PASSAGE PROVIDED section start

I think they now believe less in that possibility," he told the
Spanish daily El Pais. "You ask yourself a lot of questions when
you see the things they did to try to show that the Iraqis had nuclear
weapons, like the fake contract with Niger."
Anxious
to find a "smoking gun", a team of U.S. disarmament experts
has been set up to question Iraqis involved in weapons programs, while
others comb sites and analyze samples in the field using mobile labs.
The
move has alarmed the weapons inspectors at the UN, where Kofi Annan, the
UN Secretary General, pointedly said last week: "I think they are
the ones with the mandate to disarm Iraq, and when the situation permits
they should go back to resume their work."
The
U.S. team has attempted to lure some of the inspectors, who are
recognized as the sole legitimate international authority on Iraq's
weapons programmes.
The
latest theory being touted in Washington by the usual unnamed government
sources is that the Iraqis have moved their weapons out of the country,
very possibly into Syria.
“This
claim appears to have originated with Israeli intelligence - which has
every motivation for stirring up trouble for its “hostile” Arab
neighbors - and has been bolstered by reports of fighting between Iraqi
Special Republican Guard units and US special forces near the Syrian
border,” The Independent explained.

PASSAGE PROVIDED section end
DATA UNDER STUDY section start

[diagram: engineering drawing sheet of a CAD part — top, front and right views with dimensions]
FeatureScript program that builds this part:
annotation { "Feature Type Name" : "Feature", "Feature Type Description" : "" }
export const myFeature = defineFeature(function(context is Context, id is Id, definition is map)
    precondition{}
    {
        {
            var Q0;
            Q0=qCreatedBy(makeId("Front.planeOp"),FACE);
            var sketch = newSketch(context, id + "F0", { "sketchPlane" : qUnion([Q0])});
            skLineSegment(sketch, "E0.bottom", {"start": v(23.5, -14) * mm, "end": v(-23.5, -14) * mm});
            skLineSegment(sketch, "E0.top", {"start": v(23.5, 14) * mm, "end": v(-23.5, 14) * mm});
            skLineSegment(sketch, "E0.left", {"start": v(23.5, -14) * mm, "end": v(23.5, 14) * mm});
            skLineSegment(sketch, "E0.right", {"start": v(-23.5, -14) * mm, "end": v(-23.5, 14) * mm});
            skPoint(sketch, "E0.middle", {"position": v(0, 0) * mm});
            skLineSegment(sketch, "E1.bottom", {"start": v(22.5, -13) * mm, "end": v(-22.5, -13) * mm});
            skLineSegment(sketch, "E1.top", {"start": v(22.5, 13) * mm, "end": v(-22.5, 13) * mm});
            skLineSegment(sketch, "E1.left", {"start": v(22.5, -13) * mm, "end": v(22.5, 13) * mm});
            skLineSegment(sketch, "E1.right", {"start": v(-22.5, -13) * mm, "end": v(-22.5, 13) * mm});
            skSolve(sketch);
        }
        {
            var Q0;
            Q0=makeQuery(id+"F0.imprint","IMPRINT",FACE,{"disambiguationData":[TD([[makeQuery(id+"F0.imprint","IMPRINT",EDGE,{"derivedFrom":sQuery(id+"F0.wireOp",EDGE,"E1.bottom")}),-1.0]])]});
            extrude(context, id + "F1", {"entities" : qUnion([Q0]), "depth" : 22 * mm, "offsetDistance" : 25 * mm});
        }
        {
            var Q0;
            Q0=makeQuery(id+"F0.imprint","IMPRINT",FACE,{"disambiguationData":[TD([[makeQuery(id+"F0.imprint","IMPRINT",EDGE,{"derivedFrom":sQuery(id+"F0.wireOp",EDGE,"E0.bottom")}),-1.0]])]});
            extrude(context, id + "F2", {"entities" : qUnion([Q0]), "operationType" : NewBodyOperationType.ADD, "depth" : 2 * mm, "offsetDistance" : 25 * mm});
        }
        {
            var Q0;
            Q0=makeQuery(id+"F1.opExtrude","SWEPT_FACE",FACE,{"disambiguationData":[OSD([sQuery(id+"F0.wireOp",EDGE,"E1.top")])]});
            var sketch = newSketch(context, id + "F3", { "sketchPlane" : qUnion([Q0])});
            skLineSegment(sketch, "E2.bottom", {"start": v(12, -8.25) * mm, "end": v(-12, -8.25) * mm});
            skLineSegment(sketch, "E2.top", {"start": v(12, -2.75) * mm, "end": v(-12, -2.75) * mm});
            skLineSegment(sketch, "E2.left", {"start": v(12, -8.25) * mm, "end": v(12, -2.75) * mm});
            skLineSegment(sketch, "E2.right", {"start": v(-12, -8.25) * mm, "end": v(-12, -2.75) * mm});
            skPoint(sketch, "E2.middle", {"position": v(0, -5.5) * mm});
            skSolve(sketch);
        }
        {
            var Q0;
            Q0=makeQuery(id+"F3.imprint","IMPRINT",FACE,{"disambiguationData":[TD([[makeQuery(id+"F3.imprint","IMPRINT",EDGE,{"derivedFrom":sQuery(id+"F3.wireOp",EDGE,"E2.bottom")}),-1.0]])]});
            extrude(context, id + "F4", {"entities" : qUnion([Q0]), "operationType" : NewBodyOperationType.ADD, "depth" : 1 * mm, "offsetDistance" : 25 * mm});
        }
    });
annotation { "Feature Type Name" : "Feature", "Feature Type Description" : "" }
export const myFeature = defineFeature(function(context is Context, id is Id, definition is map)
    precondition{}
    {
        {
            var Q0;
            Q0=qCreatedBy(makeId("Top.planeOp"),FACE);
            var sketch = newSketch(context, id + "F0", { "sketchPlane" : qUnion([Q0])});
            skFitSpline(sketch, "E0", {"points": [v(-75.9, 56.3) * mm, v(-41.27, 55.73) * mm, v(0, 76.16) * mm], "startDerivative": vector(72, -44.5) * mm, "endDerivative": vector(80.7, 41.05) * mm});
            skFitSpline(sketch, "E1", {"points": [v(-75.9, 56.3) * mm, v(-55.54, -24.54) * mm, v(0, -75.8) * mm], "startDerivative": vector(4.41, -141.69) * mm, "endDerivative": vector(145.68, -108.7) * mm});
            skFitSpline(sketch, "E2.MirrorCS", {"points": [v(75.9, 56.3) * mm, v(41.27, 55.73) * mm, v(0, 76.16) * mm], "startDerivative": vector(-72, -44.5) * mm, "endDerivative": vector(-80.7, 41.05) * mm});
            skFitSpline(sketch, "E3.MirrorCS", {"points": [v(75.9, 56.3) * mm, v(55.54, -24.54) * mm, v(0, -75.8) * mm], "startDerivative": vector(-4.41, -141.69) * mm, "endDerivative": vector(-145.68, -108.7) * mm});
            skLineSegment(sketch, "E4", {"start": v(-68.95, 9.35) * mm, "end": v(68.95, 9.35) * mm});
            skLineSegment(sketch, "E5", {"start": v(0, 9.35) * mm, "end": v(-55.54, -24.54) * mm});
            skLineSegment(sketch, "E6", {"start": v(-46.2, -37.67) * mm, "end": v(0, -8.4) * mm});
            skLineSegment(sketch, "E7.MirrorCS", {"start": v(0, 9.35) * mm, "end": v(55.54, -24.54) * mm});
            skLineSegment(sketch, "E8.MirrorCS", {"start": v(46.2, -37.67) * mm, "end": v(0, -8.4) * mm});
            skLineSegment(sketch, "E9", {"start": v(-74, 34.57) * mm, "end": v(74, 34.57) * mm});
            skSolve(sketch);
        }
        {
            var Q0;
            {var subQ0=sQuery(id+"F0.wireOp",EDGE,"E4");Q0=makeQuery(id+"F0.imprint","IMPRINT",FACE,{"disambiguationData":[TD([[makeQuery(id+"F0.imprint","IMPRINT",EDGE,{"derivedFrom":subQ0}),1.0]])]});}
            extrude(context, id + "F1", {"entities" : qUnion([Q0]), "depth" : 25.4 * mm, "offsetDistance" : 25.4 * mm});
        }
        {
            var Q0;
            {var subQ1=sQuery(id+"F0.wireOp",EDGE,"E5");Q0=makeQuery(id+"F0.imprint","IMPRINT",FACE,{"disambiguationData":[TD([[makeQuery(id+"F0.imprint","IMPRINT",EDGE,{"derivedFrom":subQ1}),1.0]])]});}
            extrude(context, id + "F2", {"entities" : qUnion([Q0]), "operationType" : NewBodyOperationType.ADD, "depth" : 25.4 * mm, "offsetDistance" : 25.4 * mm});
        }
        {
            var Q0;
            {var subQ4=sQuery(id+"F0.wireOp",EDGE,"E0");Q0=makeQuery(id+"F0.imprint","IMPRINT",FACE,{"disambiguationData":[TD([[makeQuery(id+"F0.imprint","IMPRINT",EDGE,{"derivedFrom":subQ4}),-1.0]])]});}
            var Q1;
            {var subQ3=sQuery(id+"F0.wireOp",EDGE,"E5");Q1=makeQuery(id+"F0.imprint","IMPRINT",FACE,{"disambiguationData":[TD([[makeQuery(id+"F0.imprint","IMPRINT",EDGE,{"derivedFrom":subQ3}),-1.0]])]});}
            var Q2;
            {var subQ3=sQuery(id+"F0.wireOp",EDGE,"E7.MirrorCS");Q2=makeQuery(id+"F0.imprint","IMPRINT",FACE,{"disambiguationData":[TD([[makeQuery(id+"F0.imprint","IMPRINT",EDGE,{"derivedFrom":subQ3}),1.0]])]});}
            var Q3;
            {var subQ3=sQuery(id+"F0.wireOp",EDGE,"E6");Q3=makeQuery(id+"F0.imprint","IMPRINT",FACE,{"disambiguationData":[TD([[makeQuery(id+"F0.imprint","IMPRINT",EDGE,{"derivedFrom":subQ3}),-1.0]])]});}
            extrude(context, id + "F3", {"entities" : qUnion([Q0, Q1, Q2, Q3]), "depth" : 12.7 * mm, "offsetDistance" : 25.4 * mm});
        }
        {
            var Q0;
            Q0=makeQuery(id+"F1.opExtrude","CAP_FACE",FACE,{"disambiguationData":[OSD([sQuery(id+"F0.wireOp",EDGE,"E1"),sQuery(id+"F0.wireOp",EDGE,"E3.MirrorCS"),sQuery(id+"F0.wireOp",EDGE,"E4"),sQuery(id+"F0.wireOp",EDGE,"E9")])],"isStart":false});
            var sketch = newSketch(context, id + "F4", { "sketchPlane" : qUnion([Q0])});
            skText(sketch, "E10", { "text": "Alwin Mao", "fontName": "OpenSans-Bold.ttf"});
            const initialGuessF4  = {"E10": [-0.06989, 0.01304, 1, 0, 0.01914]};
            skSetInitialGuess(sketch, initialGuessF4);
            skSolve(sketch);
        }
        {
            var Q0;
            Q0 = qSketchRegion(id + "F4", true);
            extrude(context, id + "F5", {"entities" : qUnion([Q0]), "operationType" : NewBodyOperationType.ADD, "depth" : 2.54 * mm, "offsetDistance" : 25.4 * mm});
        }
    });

DATA UNDER STUDY section end

:: PROBLEMS TO WORK ON ::
[a] List every country that the news passage on the weapons search in Iraq refers to, either by name or by an adjective such as "Iraqi."
[b] Answer these questions from the news passage on the weapons search in Iraq:
(i) Which newspaper received the remarks quoted at the start?
(ii) What do the U.S. experts use to analyze samples in the field?
(iii) Which country does the latest theory name as a possible destination for the weapons?
[c] Extend the news passage on the weapons search in Iraq, continuing from its final sentence.

:: ANSWERS FOR THE EXERCISE ::
[a] Iraq, the United States, Niger, Syria, Israel, Spain

[b]
(i) The Spanish daily El Pais.
(ii) Mobile labs.
(iii) Syria.

[c]
Disarmament
experts do not give the claim much credence. After all, any suspicious
convoy or mobile laboratory would almost certainly be spotted by U.S.
planes or spy satellites and bombed long before it reached Syria.
“But
the notion does provide the hawks in Washington with a compelling plot
device not unlike the McGuffin factor in Alfred Hitchcock's films - a
catalyst that may or may not have significance in itself but that gets
the suspense going and keeps the story rolling.
“If
the Bush administration should ever seek to turn its military wrath on
Damascus, the weapons of mass destruction it is failing to find in Iraq
might just provide the excuse once again,” concluded the paper.